» **PROBLEM DETAILS**
Find every line in the records that contains the word "Northern" and copy each of those lines. Match the case exactly.

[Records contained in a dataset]
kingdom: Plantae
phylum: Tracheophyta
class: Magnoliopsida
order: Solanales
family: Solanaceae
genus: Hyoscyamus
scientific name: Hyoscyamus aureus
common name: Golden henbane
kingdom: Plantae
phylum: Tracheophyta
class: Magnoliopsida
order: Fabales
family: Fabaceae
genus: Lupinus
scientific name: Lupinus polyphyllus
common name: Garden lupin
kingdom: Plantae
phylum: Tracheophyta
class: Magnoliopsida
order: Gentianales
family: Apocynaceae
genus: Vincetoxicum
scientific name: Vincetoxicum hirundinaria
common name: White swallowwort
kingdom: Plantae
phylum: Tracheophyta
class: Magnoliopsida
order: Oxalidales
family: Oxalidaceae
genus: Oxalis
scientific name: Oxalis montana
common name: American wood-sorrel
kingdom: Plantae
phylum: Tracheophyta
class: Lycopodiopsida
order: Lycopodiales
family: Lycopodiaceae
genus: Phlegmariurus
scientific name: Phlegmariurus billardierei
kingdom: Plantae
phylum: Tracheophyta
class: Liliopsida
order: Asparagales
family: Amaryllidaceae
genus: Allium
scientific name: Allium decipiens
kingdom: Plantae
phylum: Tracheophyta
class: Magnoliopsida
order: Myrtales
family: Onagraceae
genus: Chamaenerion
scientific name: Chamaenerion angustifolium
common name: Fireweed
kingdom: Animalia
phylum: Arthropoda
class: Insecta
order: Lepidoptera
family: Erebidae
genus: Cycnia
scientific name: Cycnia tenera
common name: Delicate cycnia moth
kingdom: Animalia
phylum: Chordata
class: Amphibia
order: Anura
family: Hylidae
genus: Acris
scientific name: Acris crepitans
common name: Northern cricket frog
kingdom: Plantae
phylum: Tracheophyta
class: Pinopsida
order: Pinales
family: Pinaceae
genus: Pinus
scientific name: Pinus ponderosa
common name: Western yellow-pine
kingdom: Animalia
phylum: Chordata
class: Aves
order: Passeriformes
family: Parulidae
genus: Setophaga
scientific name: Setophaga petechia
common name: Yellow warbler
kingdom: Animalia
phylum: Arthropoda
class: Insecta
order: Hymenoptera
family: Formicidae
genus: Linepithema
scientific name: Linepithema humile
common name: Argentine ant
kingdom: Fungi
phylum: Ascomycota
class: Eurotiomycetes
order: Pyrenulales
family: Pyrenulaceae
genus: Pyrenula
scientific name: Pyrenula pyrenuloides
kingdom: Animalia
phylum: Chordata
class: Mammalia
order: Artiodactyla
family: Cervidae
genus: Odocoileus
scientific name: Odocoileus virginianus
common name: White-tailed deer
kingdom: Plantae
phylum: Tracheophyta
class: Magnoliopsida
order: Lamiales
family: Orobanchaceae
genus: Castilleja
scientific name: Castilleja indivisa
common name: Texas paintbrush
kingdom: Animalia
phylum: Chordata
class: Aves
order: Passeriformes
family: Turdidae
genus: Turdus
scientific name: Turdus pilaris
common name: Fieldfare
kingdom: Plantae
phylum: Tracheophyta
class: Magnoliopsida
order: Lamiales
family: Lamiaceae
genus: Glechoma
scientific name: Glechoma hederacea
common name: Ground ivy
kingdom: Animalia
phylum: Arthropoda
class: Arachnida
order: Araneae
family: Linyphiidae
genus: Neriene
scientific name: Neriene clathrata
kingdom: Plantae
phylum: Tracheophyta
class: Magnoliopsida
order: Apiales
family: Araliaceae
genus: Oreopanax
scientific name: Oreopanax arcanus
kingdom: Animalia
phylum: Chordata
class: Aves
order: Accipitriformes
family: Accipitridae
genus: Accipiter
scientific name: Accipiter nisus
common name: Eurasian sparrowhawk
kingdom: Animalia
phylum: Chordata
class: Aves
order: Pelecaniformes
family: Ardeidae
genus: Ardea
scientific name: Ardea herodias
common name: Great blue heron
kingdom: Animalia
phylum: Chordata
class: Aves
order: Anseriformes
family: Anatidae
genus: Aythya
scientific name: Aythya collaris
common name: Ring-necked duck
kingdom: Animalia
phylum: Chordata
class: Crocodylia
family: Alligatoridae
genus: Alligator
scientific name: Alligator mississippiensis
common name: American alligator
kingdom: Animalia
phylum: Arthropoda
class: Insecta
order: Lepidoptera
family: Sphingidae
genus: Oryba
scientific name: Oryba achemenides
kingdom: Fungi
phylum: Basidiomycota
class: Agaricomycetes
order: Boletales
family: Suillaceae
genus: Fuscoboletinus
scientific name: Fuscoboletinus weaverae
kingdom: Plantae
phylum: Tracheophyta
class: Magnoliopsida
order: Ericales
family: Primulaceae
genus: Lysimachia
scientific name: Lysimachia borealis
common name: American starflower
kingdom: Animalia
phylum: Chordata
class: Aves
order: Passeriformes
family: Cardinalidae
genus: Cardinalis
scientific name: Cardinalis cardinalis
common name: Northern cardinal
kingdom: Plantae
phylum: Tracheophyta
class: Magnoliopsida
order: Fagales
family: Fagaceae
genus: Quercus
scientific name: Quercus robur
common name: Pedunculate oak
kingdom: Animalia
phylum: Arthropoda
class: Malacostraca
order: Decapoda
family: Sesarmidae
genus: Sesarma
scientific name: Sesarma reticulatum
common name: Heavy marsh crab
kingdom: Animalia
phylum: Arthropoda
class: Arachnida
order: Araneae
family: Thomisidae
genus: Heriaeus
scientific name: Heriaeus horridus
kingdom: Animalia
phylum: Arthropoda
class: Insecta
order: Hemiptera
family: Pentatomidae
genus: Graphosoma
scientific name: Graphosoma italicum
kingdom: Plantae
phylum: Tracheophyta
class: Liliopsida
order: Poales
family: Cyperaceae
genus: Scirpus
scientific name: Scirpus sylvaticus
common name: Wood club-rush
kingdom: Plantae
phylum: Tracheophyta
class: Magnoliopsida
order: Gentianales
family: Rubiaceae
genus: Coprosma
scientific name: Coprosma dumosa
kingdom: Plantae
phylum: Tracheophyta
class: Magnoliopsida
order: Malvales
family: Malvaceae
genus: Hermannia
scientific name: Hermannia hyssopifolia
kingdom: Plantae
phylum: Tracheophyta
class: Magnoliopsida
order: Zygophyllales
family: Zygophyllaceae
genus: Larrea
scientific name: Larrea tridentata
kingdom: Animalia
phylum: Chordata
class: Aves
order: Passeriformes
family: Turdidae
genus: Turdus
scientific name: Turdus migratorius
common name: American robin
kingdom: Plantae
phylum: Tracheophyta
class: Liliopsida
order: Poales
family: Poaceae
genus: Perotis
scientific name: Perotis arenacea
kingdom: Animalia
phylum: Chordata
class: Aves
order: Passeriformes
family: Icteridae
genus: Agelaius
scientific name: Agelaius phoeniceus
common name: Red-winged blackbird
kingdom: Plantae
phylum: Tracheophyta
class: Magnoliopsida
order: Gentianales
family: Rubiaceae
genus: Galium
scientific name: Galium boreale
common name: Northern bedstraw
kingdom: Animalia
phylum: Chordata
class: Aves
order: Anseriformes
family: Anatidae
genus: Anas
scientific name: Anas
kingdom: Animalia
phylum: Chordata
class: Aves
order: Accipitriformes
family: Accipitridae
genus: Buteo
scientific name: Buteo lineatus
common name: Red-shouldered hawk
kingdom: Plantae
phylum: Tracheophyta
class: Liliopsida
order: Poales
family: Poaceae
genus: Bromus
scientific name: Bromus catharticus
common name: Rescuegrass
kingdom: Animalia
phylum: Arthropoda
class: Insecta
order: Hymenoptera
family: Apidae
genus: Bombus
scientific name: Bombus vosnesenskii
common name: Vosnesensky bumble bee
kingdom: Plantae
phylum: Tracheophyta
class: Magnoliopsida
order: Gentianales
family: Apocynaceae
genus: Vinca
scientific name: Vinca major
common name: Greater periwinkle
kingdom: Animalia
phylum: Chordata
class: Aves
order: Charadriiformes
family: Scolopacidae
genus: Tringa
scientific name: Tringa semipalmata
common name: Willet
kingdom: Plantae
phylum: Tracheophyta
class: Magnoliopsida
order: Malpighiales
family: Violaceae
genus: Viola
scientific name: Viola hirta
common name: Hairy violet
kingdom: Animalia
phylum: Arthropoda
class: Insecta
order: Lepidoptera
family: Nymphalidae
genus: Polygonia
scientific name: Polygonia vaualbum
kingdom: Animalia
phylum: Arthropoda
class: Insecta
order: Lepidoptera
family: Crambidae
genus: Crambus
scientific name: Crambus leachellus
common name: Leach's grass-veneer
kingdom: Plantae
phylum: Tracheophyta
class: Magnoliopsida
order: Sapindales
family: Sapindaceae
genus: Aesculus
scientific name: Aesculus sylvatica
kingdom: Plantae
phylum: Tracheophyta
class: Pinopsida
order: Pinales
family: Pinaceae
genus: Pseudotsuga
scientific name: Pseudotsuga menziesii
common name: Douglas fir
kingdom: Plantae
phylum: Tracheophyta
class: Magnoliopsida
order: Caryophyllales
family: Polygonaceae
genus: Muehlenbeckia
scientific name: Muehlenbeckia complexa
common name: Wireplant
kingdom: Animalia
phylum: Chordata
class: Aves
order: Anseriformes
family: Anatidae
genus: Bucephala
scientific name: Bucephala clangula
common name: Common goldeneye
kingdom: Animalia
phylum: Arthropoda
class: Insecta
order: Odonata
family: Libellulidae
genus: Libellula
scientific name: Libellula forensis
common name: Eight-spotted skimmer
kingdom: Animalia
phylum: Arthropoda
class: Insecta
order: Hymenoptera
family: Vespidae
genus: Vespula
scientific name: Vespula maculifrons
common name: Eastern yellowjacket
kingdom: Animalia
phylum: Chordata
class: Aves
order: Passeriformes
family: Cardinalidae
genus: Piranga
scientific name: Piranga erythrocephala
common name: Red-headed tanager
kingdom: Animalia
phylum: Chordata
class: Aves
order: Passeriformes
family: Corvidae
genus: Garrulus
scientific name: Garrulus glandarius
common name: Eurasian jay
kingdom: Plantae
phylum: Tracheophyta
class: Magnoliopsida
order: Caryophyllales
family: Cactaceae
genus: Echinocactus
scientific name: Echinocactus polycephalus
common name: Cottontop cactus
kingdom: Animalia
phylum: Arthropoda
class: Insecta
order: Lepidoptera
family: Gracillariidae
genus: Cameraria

» **EXERCISE OUTPUT**
common name: Northern cricket frog
common name: Northern cardinal
common name: Northern bedstraw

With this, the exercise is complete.